### GOAL OF THE EXERCISE
Read the lines of the data below and retrieve those with "code".

### Items from a dataset
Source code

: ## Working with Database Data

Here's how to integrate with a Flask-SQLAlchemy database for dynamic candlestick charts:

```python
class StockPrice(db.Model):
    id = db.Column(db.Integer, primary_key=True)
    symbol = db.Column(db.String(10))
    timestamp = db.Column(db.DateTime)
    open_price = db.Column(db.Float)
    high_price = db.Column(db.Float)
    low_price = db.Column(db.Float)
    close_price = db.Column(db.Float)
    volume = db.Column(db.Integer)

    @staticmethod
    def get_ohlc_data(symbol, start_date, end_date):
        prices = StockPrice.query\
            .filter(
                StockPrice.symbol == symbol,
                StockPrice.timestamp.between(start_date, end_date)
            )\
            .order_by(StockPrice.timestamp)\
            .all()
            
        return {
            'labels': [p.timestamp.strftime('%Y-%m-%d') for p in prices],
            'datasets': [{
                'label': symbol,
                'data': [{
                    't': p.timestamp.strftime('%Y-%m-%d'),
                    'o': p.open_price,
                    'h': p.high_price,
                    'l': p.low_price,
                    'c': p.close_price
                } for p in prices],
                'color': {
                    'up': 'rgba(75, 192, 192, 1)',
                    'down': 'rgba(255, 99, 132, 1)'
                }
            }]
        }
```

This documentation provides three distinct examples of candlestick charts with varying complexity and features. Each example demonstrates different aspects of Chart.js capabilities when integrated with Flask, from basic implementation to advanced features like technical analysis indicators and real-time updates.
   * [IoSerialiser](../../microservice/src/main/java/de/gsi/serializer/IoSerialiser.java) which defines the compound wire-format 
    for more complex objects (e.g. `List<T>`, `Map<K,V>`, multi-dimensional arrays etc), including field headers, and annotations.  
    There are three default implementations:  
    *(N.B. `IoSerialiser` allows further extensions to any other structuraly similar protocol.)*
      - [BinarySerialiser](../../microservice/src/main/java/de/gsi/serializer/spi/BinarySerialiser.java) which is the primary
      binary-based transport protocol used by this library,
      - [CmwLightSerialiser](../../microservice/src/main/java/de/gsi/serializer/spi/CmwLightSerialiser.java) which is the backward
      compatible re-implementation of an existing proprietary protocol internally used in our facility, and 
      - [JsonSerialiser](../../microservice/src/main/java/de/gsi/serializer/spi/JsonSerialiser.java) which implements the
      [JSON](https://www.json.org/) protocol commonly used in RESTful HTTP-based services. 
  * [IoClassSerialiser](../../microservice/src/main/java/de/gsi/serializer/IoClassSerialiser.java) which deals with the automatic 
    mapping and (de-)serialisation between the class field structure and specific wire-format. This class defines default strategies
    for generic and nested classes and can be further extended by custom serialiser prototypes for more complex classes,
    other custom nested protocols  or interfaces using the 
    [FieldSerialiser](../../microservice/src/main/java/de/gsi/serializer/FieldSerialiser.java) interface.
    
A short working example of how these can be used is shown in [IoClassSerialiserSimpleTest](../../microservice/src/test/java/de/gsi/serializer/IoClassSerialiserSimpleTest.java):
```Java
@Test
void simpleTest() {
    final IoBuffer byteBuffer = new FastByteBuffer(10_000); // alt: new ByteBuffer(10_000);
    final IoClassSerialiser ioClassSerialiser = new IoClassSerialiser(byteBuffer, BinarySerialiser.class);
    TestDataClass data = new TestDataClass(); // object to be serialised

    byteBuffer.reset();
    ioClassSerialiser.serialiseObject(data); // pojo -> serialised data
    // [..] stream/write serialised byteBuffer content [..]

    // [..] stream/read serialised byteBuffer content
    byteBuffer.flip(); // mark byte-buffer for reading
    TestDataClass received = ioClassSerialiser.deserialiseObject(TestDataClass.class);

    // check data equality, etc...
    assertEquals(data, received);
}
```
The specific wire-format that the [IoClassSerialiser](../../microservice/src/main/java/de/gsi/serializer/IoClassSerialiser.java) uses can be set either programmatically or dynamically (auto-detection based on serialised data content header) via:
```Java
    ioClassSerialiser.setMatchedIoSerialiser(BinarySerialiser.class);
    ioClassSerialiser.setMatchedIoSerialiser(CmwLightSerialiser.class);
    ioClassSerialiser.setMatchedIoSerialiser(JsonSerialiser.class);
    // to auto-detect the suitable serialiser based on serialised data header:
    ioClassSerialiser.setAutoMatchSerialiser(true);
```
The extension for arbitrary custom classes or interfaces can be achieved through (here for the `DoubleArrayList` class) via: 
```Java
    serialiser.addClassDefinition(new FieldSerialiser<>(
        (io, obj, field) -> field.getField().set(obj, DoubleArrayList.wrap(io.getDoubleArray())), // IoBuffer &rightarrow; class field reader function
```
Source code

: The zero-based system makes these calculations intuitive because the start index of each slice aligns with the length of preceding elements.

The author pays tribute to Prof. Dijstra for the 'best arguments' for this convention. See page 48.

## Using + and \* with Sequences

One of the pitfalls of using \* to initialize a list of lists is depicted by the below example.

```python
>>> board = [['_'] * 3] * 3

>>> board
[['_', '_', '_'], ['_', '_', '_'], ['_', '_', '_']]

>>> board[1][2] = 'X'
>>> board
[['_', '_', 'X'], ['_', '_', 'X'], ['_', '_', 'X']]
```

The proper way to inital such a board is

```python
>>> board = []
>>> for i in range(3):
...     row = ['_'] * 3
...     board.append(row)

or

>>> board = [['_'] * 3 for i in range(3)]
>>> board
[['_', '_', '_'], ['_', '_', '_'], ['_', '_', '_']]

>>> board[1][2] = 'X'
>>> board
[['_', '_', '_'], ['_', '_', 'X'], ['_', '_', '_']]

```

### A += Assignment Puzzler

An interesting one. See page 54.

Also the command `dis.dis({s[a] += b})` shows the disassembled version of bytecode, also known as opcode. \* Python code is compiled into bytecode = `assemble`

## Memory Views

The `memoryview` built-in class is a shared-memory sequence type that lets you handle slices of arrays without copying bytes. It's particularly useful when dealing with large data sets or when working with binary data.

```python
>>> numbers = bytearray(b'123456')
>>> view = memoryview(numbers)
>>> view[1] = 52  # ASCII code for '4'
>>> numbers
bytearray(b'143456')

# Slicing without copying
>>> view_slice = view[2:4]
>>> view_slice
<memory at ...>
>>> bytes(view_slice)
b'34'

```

### ANSWER SPACE
Source code
Source code
Also the command `dis.dis({s[a] += b})` shows the disassembled version of bytecode, also known as opcode. \* Python code is compiled into bytecode = `assemble`
>>> view[1] = 52  # ASCII code for '4'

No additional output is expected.